====== EXTRACTED INFORMATION ======
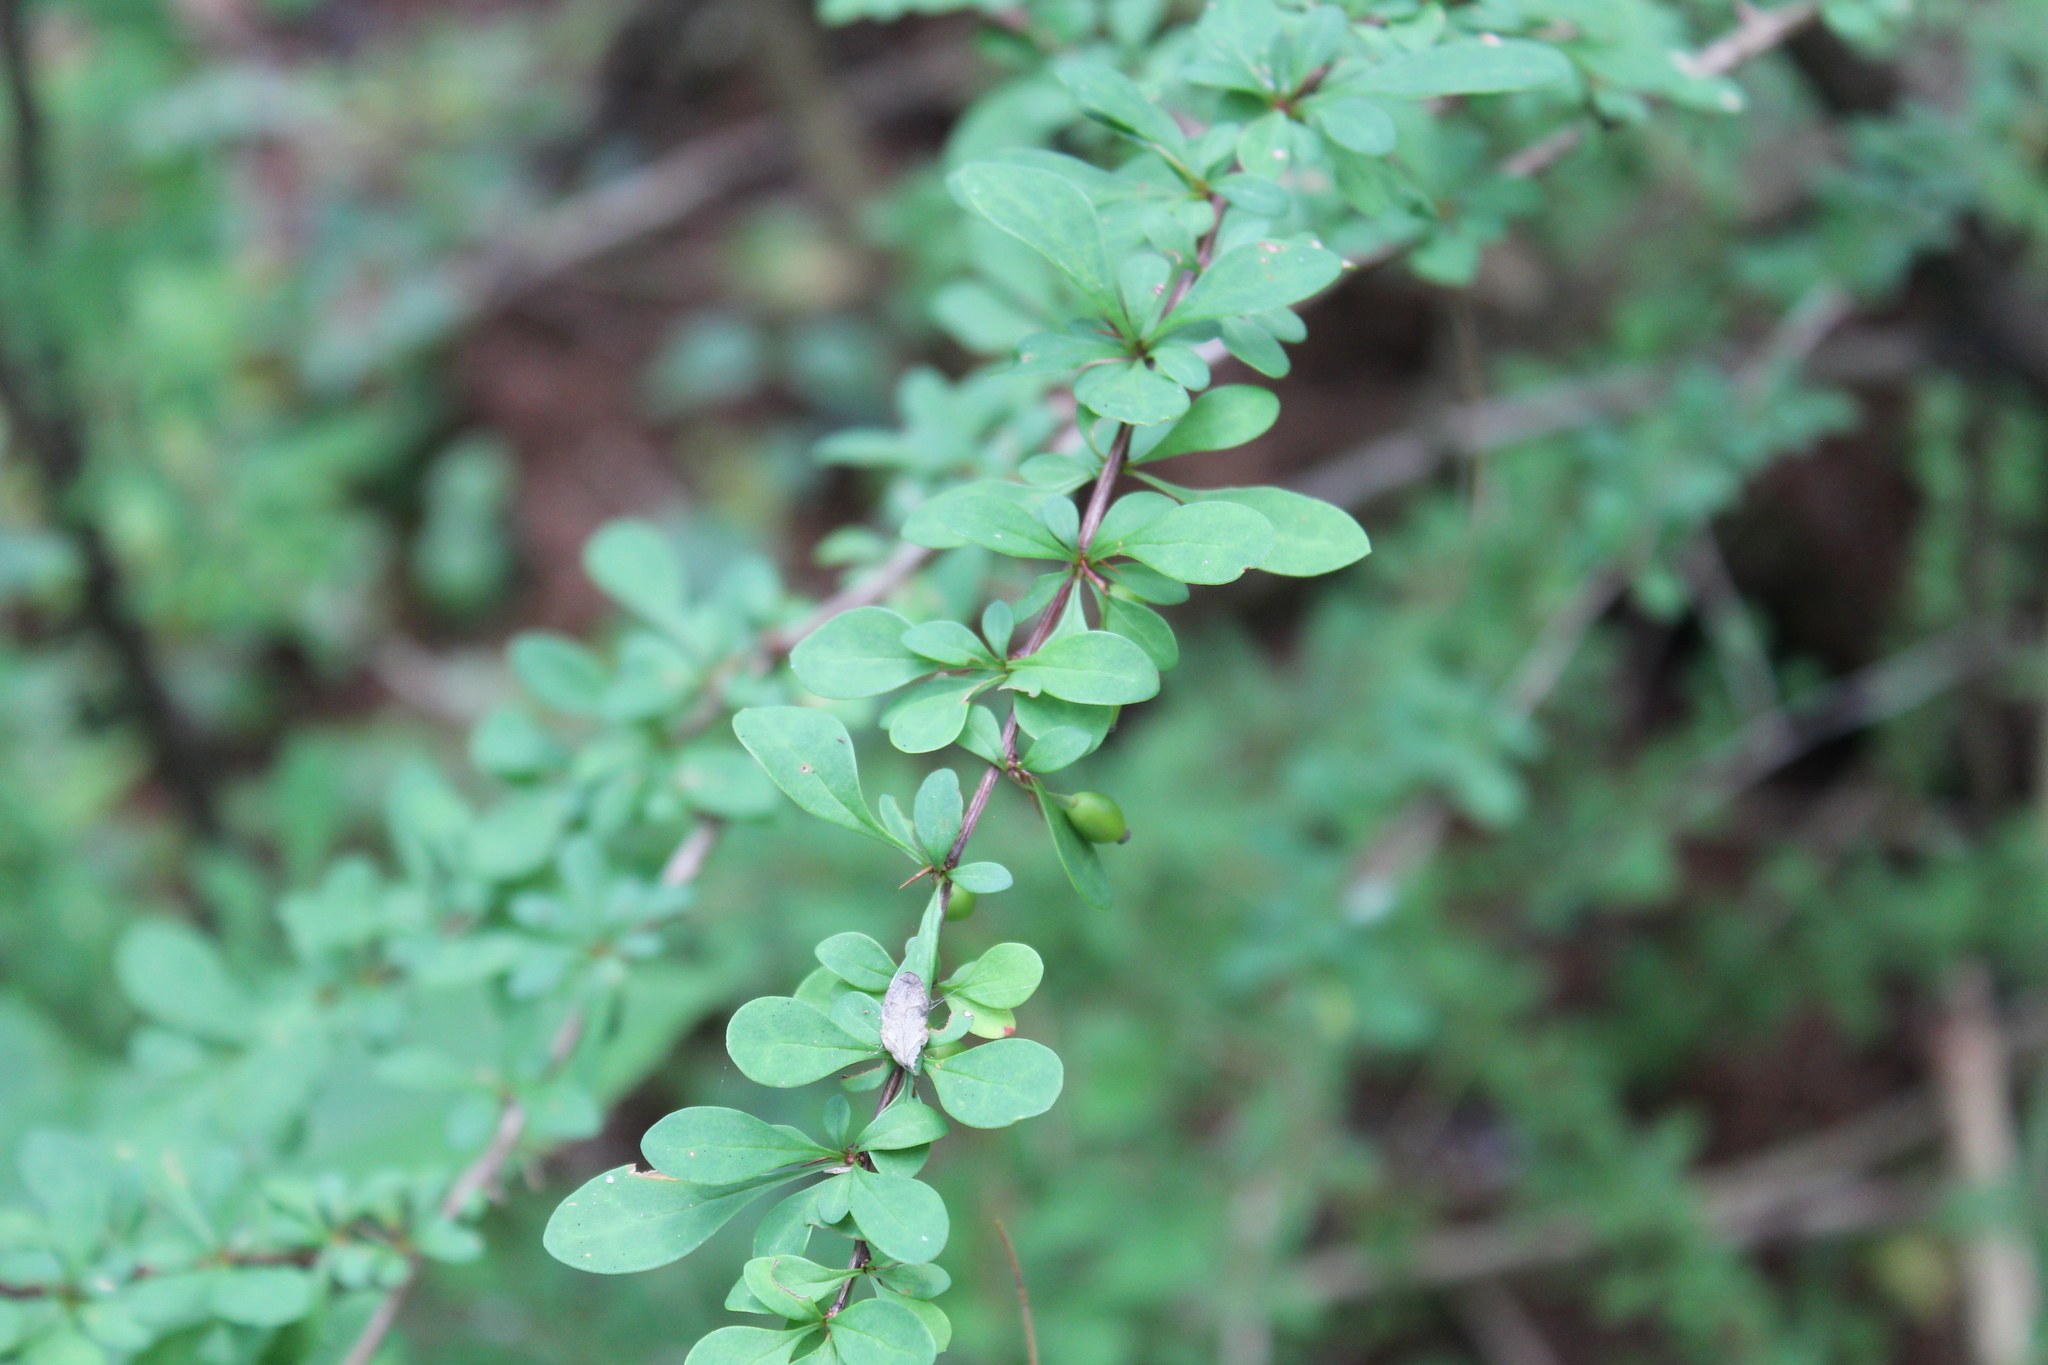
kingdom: Plantae
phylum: Tracheophyta
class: Magnoliopsida
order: Ranunculales
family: Berberidaceae
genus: Berberis
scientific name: Berberis thunbergii
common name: Japanese barberry
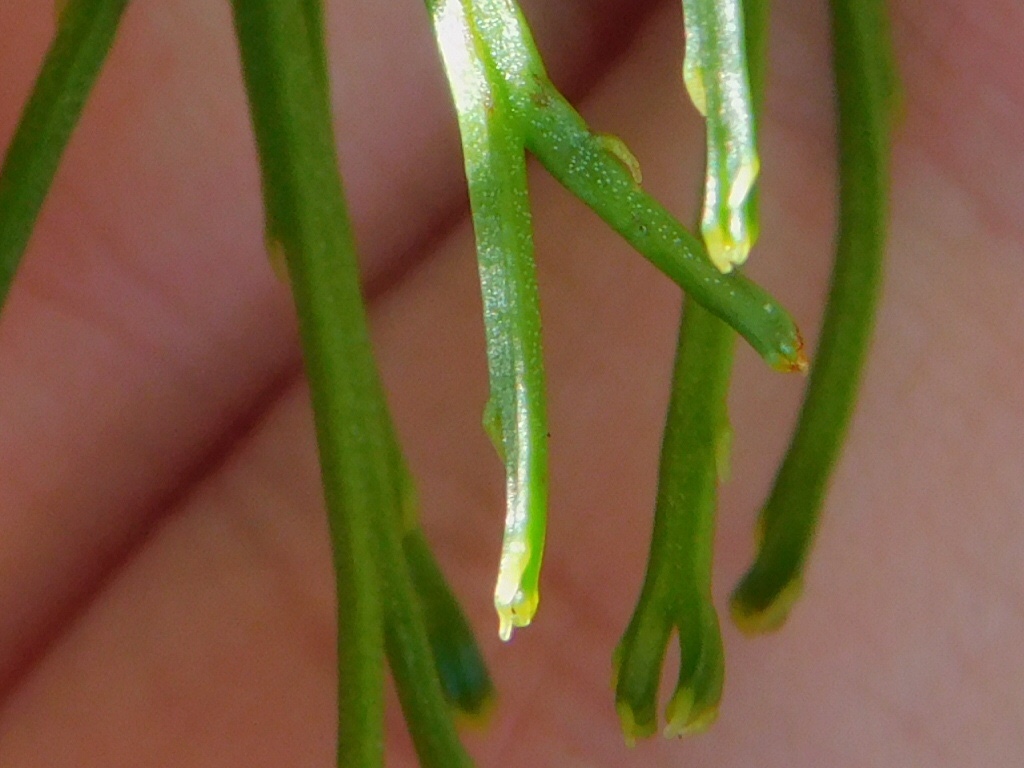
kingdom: Plantae
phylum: Tracheophyta
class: Polypodiopsida
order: Psilotales
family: Psilotaceae
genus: Psilotum
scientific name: Psilotum nudum
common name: Skeleton fork fern
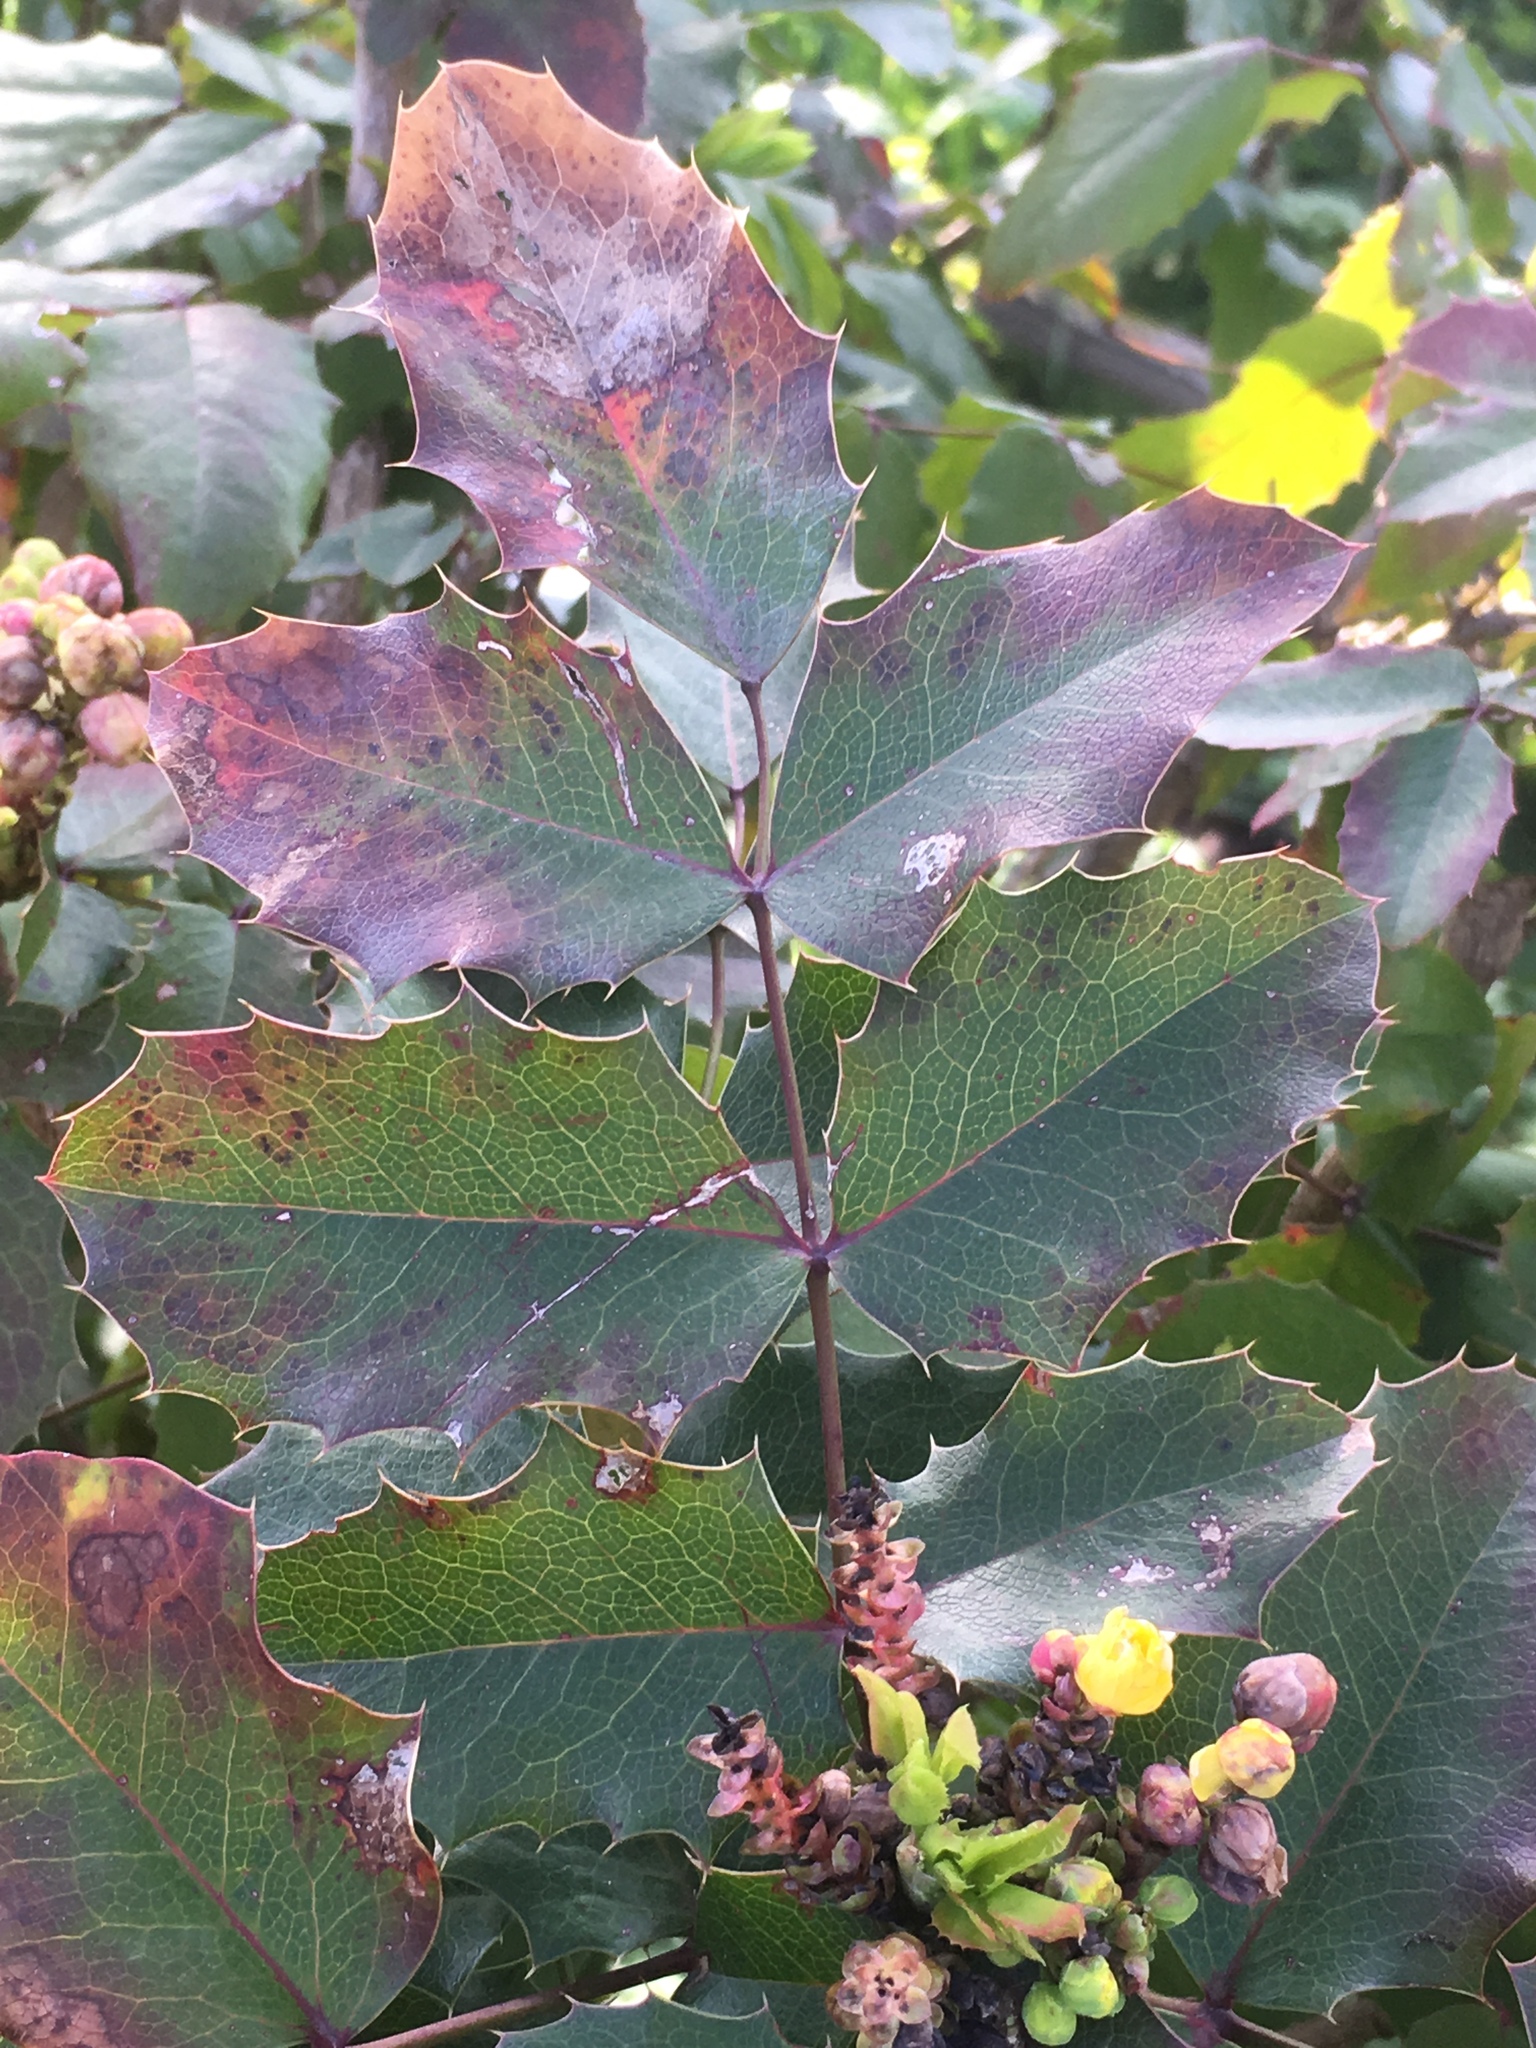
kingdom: Plantae
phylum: Tracheophyta
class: Magnoliopsida
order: Ranunculales
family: Berberidaceae
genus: Mahonia
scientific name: Mahonia aquifolium
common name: Oregon-grape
======
WHAT IS NEEDED
Arrange the lines naming each of the three records, from kingdom to common name, as one numbered list with no blank lines, and leave the pictures out.

RESULT OF THIS TASK
1. kingdom: Plantae
2. phylum: Tracheophyta
3. class: Magnoliopsida
4. order: Ranunculales
5. family: Berberidaceae
6. genus: Berberis
7. scientific name: Berberis thunbergii
8. common name: Japanese barberry
9. kingdom: Plantae
10. phylum: Tracheophyta
11. class: Polypodiopsida
12. order: Psilotales
13. family: Psilotaceae
14. genus: Psilotum
15. scientific name: Psilotum nudum
16. common name: Skeleton fork fern
17. kingdom: Plantae
18. phylum: Tracheophyta
19. class: Magnoliopsida
20. order: Ranunculales
21. family: Berberidaceae
22. genus: Mahonia
23. scientific name: Mahonia aquifolium
24. common name: Oregon-grape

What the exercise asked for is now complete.